In Napier's industrial zone, a couple of young workers are paving a street corner on the banks of the Ahuriri Estuary. It's a small and unremarkable civil construction site. The workers are in high-vis gear, and there's a small digger bearing the name Topline Contracting. For the ordinary passer-by, there's nothing to see here. But this site is part of a much larger story of rehabilitation, healing and growth.
One of the crew in high-vis is Tumana Sullivan. He grew up in the impoverished suburb of Maraenui. When he was 13, his mother died suddenly of a heart attack, and he anaesthetised his pain with drugs and alcohol. He dropped out of school at 14, spent years drifting between the households of extended whānau, had time on the dole and bounced in and out of jobs. He had several brushes with the law, but managed to get himself clean of drugs a few years ago. He and his partner became parents when they were teenagers.
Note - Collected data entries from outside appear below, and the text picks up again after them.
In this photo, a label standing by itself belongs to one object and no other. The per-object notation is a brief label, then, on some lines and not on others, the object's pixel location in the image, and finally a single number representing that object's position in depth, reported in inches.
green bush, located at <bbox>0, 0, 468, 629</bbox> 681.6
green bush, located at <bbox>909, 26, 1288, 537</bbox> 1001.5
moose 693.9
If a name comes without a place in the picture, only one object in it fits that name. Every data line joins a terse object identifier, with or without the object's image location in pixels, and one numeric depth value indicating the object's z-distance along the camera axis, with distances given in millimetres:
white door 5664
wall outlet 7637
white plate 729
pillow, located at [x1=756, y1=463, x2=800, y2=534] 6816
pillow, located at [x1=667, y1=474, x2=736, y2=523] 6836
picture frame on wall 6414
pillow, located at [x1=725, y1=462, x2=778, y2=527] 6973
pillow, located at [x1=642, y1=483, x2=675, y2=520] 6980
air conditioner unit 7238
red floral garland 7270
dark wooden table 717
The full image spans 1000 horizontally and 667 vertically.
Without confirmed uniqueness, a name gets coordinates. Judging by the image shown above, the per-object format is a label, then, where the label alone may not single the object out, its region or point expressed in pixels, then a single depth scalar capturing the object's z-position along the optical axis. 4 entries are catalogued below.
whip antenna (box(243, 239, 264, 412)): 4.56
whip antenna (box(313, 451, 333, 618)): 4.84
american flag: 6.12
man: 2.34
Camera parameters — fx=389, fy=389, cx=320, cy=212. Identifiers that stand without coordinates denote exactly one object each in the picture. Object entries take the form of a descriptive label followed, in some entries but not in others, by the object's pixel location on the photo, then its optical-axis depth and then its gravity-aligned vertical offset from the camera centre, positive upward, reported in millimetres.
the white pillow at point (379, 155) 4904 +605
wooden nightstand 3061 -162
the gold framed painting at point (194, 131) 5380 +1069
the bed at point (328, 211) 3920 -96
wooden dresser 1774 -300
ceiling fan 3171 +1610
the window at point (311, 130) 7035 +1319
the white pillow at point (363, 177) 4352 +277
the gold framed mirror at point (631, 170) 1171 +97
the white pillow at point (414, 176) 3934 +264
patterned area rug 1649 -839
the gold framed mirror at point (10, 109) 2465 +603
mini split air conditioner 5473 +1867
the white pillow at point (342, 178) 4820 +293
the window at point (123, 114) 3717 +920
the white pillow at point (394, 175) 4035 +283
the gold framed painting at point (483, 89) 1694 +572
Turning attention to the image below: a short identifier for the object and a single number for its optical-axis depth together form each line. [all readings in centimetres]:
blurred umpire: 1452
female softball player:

He wanted a better life for his children and partner. But that’s easier said than done: how to build a better future without access to the skills and jobs to earn a higher wage? The average employer can’t be bothered taking on guys like him, except perhaps when they need some low-paid casual muscle.
But Sullivan has found himself with a boss who is not average; a boss who understands what it’s like to struggle, because he has been there, too. Taurus Taurima is the employer who gave him a chance, hiring him three years ago to learn civil construction skills. For Sullivan and other workers, he’s the bro who defied the odds and showed them that a difficult past need not define the future.